You're close, but it's where those calories come from rather than the calories themselves that matter in this case.
This article explains my point better than I ever could:
http://eatingacademy.com/nutrition/do-calories-matter
Ultimately, the mistake you're both making is that you're considering only part of the equation. You may eat 2300 calories and only burn 2000, but an additional 500 may pass undigested or unstored as fat. Consequently, you'd effectively be maintaining a 200 calorie deficit (2300-2000-500=-200).
As we all know, some (but not all) carbohydrates are broken down to create glucose. Glucose then yields insulin release(us type 1s being the exception). Insulin leads to energy storage (fat in this case). With a low carb diet, fat storage is much more difficult (less insulin production) which means more dietary fat passes through your body.
As I've mentioned previously, think about how our bodies process fiber. Fiber is a carbohydrate and it does contain energy. However, our bodies are unable to breakdown fiber molecules. Consequently, fiber passes through our bodies as undigested energy. It's for similar reasons why fiber helps people feel full (and keep them regular). The article uses a more extreme example to explain that diesel fuel has calories, yet our bodies would process it much differently than normal food.

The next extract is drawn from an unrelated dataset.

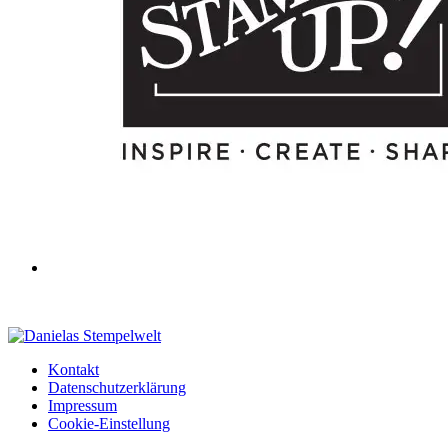
Kontakt
Datenschutzerklärung
Impressum
Cookie-Einstellung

This concept also supports my theory that there different causes of insulin resistance (aka T2 diabetes). For some, it may be genetics or other uncontrollable factors. However, it's pretty easy to see how your body could develop a resistance/tolerance to insulin after years of massive carbohydrate consumption/massive insulin releases. On the other hand, a ketogenic diet limits insulin release which limits fat storage and glucose is primarily sourced from glycerol after trilycerides are broken down (although I question if it's a treatment for insulin resistance, or a treatment for hyperglycemia).